Saved data entries
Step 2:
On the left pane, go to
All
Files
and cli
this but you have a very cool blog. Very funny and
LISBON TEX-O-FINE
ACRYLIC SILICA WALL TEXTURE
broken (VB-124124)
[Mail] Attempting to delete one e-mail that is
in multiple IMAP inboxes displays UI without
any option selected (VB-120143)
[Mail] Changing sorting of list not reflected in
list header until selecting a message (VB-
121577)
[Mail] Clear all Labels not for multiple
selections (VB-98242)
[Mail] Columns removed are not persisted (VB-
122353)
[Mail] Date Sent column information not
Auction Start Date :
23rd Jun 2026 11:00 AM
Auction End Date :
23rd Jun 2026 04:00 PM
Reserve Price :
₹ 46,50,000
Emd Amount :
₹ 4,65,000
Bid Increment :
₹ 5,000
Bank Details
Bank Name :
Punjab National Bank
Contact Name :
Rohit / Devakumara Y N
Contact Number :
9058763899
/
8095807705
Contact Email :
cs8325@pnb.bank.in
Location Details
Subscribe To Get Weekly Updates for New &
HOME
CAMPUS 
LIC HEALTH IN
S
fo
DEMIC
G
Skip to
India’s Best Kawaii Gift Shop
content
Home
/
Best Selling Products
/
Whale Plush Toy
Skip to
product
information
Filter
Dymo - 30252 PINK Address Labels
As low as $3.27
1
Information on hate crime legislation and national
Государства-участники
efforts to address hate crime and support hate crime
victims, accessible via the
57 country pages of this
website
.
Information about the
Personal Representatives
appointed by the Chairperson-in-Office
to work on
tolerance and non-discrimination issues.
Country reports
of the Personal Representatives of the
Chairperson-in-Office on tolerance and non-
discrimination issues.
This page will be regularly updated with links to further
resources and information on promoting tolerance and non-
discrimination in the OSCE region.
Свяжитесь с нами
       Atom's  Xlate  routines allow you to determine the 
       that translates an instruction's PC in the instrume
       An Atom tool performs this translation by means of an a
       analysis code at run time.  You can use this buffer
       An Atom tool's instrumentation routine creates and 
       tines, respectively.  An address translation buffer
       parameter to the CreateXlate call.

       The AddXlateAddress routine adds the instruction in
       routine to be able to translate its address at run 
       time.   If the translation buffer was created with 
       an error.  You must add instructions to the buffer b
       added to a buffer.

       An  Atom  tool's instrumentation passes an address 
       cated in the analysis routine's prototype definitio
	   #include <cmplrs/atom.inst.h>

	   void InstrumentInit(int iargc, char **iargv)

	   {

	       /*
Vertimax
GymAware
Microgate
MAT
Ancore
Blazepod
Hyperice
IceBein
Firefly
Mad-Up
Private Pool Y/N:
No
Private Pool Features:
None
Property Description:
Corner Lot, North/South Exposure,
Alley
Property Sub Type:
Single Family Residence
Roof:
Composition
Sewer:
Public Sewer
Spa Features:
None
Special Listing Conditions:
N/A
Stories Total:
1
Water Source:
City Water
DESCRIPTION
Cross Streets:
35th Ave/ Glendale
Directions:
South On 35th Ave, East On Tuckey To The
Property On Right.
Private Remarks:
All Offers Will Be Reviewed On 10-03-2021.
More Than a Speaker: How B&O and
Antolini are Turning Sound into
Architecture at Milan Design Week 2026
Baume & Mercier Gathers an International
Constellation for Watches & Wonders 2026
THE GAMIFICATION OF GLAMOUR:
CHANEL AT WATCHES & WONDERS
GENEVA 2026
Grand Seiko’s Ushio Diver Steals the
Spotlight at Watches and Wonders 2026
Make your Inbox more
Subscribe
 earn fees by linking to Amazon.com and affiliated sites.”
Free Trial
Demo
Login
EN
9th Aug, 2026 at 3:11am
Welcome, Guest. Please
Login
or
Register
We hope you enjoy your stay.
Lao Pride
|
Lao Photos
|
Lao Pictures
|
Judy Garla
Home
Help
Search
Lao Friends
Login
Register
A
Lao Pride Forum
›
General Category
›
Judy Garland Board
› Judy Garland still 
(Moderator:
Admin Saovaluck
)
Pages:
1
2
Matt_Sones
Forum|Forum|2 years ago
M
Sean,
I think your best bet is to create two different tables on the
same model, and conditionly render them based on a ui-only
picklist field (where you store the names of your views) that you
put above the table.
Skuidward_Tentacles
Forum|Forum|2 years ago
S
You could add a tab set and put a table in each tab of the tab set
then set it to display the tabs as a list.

*Task prompt*.
Extract all of the lines above, copying each one word for word.

*Result*.
Step 2:
On the left pane, go to
All
Files
and cli
this but you have a very cool blog. Very funny and
LISBON TEX-O-FINE
ACRYLIC SILICA WALL TEXTURE
broken (VB-124124)
[Mail] Attempting to delete one e-mail that is
in multiple IMAP inboxes displays UI without
any option selected (VB-120143)
[Mail] Changing sorting of list not reflected in
list header until selecting a message (VB-
121577)
[Mail] Clear all Labels not for multiple
selections (VB-98242)
[Mail] Columns removed are not persisted (VB-
122353)
[Mail] Date Sent column information not
Auction Start Date :
23rd Jun 2026 11:00 AM
Auction End Date :
23rd Jun 2026 04:00 PM
Reserve Price :
₹ 46,50,000
Emd Amount :
₹ 4,65,000
Bid Increment :
₹ 5,000
Bank Details
Bank Name :
Punjab National Bank
Contact Name :
Rohit / Devakumara Y N
Contact Number :
9058763899
/
8095807705
Contact Email :
cs8325@pnb.bank.in
Location Details
Subscribe To Get Weekly Updates for New &
HOME
CAMPUS 
LIC HEALTH IN
S
fo
DEMIC
G
Skip to
India’s Best Kawaii Gift Shop
content
Home
/
Best Selling Products
/
Whale Plush Toy
Skip to
product
information
Filter
Dymo - 30252 PINK Address Labels
As low as $3.27
1
Information on hate crime legislation and national
Государства-участники
efforts to address hate crime and support hate crime
victims, accessible via the
57 country pages of this
website
.
Information about the
Personal Representatives
appointed by the Chairperson-in-Office
to work on
tolerance and non-discrimination issues.
Country reports
of the Personal Representatives of the
Chairperson-in-Office on tolerance and non-
discrimination issues.
This page will be regularly updated with links to further
resources and information on promoting tolerance and non-
discrimination in the OSCE region.
Свяжитесь с нами
       Atom's  Xlate  routines allow you to determine the 
       that translates an instruction's PC in the instrume
       An Atom tool performs this translation by means of an a
       analysis code at run time.  You can use this buffer
       An Atom tool's instrumentation routine creates and 
       tines, respectively.  An address translation buffer
       parameter to the CreateXlate call.

       The AddXlateAddress routine adds the instruction in
       routine to be able to translate its address at run 
       time.   If the translation buffer was created with 
       an error.  You must add instructions to the buffer b
       added to a buffer.

       An  Atom  tool's instrumentation passes an address 
       cated in the analysis routine's prototype definitio
	   #include <cmplrs/atom.inst.h>

	   void InstrumentInit(int iargc, char **iargv)

	   {

	       /*
Vertimax
GymAware
Microgate
MAT
Ancore
Blazepod
Hyperice
IceBein
Firefly
Mad-Up
Private Pool Y/N:
No
Private Pool Features:
None
Property Description:
Corner Lot, North/South Exposure,
Alley
Property Sub Type:
Single Family Residence
Roof:
Composition
Sewer:
Public Sewer
Spa Features:
None
Special Listing Conditions:
N/A
Stories Total:
1
Water Source:
City Water
DESCRIPTION
Cross Streets:
35th Ave/ Glendale
Directions:
South On 35th Ave, East On Tuckey To The
Property On Right.
Private Remarks:
All Offers Will Be Reviewed On 10-03-2021.
More Than a Speaker: How B&O and
Antolini are Turning Sound into
Architecture at Milan Design Week 2026
Baume & Mercier Gathers an International
Constellation for Watches & Wonders 2026
THE GAMIFICATION OF GLAMOUR:
CHANEL AT WATCHES & WONDERS
GENEVA 2026
Grand Seiko’s Ushio Diver Steals the
Spotlight at Watches and Wonders 2026
Make your Inbox more
Subscribe
 earn fees by linking to Amazon.com and affiliated sites.”
Free Trial
Demo
Login
EN
9th Aug, 2026 at 3:11am
Welcome, Guest. Please
Login
or
Register
We hope you enjoy your stay.
Lao Pride
|
Lao Photos
|
Lao Pictures
|
Judy Garla
Home
Help
Search
Lao Friends
Login
Register
A
Lao Pride Forum
›
General Category
›
Judy Garland Board
› Judy Garland still 
(Moderator:
Admin Saovaluck
)
Pages:
1
2
Matt_Sones
Forum|Forum|2 years ago
M
Sean,
I think your best bet is to create two different tables on the
same model, and conditionly render them based on a ui-only
picklist field (where you store the names of your views) that you
put above the table.
Skuidward_Tentacles
Forum|Forum|2 years ago
S
You could add a tab set and put a table in each tab of the tab set
then set it to display the tabs as a list.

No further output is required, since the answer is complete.